_Document section:_

# 6 Speed to Tiptronic...I decided.



## petethepug (May 25, 2001)

I asked Mission Viejo Audi to let me know if they could locate a preowned AR w/ a manual. I was prepared to pay for having the car shipped from CO, No. Calif. or back East. They located a local lease return (two weeks old) w/ 32K mi (ceritifed!) that the Audi Corp. Lease Office was ready to auction............................................I packed the two kiddie seats in and the wife. HANDS DOWN - I bought the 6 speed on the spot. I think Perelli says this, "Power is nothing without control". The trans in this car allows the beast to come out (when the kids aren't in it..of course). I'm really glad that more and more manufacturers are allowing the DLR's to get first pick on lease returns instead of sending them to auction if the DLR can't sell them or doesn't want them.


----------



## a2lowvw (Dec 17, 2000)

_Record list:_
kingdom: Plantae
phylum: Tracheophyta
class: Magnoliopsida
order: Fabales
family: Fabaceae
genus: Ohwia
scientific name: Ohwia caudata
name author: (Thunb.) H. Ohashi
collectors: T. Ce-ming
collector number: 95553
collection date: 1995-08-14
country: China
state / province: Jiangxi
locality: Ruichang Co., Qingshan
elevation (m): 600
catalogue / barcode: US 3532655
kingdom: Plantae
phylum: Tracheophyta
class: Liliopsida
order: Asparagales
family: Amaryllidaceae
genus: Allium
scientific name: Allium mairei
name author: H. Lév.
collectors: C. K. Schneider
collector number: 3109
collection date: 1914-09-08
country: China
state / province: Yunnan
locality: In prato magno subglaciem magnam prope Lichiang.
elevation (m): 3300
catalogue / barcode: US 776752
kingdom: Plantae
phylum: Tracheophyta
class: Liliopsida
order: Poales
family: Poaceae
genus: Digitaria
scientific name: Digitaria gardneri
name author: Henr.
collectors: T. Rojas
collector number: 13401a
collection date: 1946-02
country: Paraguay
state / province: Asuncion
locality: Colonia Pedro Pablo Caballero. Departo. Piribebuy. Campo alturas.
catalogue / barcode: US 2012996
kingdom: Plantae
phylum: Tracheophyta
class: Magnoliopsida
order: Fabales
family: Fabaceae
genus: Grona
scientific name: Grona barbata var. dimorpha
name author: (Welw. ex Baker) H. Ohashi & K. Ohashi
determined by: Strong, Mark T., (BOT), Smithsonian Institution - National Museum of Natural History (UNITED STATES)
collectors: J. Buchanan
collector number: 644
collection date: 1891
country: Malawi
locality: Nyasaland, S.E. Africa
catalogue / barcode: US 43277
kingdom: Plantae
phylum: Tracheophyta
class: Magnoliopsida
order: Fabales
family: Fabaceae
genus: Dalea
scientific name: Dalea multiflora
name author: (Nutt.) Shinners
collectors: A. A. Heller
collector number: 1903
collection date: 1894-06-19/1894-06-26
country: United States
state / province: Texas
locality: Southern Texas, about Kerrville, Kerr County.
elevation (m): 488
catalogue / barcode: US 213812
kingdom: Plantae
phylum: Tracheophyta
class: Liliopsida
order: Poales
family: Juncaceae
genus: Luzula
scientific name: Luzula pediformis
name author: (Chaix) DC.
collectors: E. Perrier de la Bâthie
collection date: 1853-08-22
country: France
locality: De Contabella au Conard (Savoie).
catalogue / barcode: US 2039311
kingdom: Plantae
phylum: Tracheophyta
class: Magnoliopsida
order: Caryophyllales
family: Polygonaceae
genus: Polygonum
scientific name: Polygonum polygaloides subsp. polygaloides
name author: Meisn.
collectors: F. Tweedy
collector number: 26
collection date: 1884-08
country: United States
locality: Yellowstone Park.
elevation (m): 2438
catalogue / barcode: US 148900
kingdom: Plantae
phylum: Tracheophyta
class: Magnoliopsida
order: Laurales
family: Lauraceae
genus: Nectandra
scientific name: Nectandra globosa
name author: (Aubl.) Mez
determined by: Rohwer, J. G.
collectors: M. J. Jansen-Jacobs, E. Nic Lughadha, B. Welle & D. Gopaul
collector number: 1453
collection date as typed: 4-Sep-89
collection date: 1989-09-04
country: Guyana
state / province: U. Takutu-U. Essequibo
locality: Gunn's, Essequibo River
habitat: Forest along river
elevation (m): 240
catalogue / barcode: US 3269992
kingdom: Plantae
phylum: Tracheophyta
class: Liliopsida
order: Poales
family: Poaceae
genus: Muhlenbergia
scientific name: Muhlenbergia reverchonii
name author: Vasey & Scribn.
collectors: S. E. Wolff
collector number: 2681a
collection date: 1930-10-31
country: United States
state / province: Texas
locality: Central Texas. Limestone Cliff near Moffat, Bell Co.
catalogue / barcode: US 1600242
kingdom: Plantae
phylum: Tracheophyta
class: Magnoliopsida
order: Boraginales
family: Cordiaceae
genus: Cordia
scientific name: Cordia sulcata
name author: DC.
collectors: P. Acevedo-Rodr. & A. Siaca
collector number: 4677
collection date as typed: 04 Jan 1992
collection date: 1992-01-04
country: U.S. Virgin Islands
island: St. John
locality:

_Jobs:_
a. In the forum thread about choosing the 6 speed over the Tiptronic, what mileage did the lease return the dealer located have?
b. Continue the forum thread about the 6 speed versus the Tiptronic from the point where it stops.

_Outputs for the tasks:_
a. 32K miles.

b.
*Re: 6 Speed to Tiptronic...I decided. (petethepug)*

congrats. im sure you'll have fun with it. we love ours


----------



## Jim's16VScirocco (Apr 1, 2002)

*Re: 6 Speed to Tiptronic...I decided. (a2lowvw)*

Right on....Wife and I wanted a 6-speed...and we got one, correction STOLE one for less than 20gs.
I heard there is a shift mod or a weighted shift link that smoothens the action more....any of you heard about it? I'm new to the Audi scene (2nd week of AllRoading it) so I haven't tappped into all the aftermarket stuff yet.


----------



## a2lowvw (Dec 17, 2000)

*Re: 6 Speed to Tiptronic...I decided. (Jim's16VScirocco)*

the only thing i have done to mine is simply the 402 mod which allows you to lower the car with the factory air ride. you can do it via a vag-com. i have wheels ordered and plan on doing h-sport sways, awe dts, and a chip this summer


----------



## Jim's16VScirocco (Apr 1, 2002)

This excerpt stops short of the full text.